Reputation: 313
I want to create a 'mask' index array for an array, based on whether the elements of that array are members of some set. What I want can be achieved as follows:
x = np.arange(20)
interesting_numbers = {1, 5, 7, 17, 18}
x_mask = np.array([xi in interesting_numbers for xi in x])
I'm wondering if there's a faster way to execute that last line.

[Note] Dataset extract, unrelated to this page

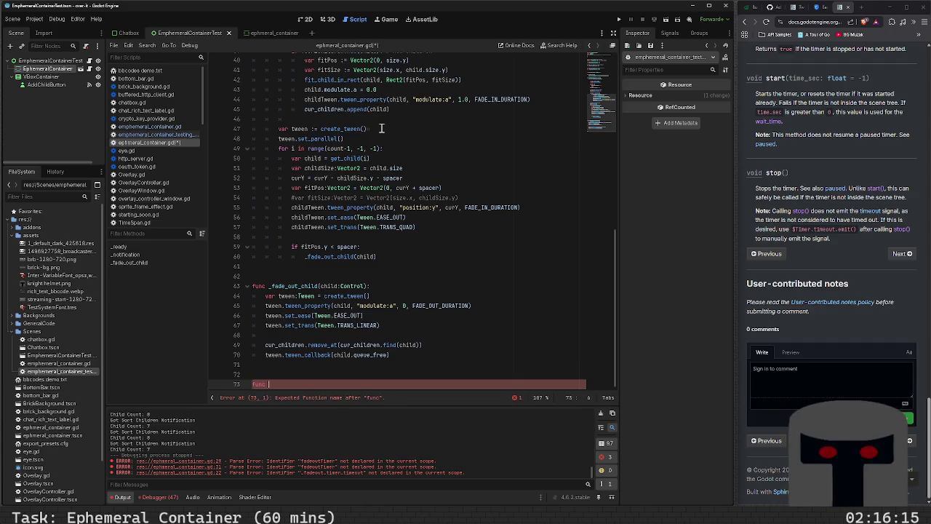
type("_on_fadeout_timer_timeout(")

As it is, it builds a list in Python by repeatedly calling a __contains__
method, then converts that list to a numpy array.
I want something like x_mask = x[x in interesting_numbers]

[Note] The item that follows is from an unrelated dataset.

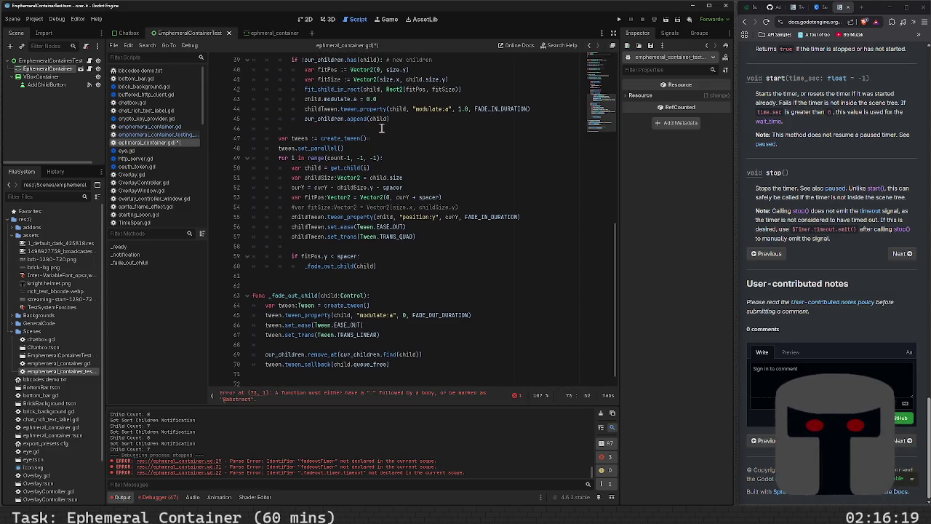
scroll(381, 128, "down", 1)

but that's not valid syntax.
Upvotes: 1
Views: 629
Reputation: 221574
Here's one approach with np.searchsorted
-
def set_membership(x, interesting_numbers):
b = np.sort(list(interesting_numbers))
idx = np.searchsorted(b, x)
idx[idx==b.size] = 0
return b[idx] == x
Runtime test -
# Setup inputs with random numbers that are not necessarily sorted
In [353]: x = np.random.choice(100000, 10000, replace=0)
In [354]: interesting_numbers = set(np.random.choice(100000, 1000, replace=0))

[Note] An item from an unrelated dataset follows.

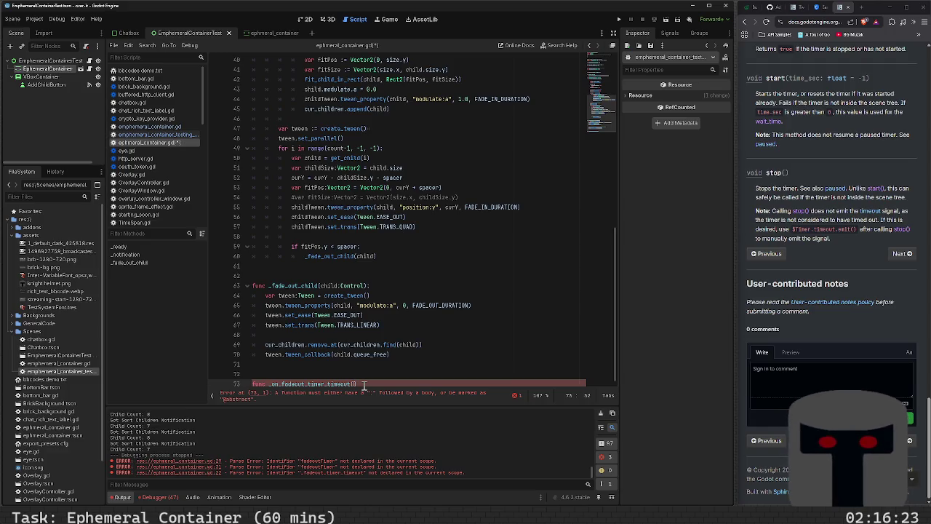
type(")")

In [355]: x_mask = np.array([xi in interesting_numbers for xi in x])
# Verify output with set_membership
In [356]: np.allclose(x_mask, set_membership(x, interesting_numbers))
Out[356]: True
# @Psidom's solution
In [357]: %timeit np.in1d(x, list(interesting_numbers))
1000 loops, best of 3: 1.04 ms per loop
In [358]: %timeit set_membership(x, interesting_numbers)
1000 loops, best of 3: 682 µs per loop
Upvotes: 1
Reputation: 214967
You can use np.in1d
:
np.in1d(x, list(interesting_numbers))
#array([False, True, False, False, False, True, False, True, False,
# False, False, False, False, False, False, False, False, True,
# True, False], dtype=bool)
Timing, it is faster if the array x
is large:
x = np.arange(10000)
interesting_numbers = {1, 5, 7, 17, 18}
%timeit np.in1d(x, list(interesting_numbers))
# 10000 loops, best of 3: 41.1 µs per loop
%timeit x_mask = np.array([xi in interesting_numbers for xi in x])
# 1000 loops, best of 3: 1.44 ms per loop
Upvotes: 3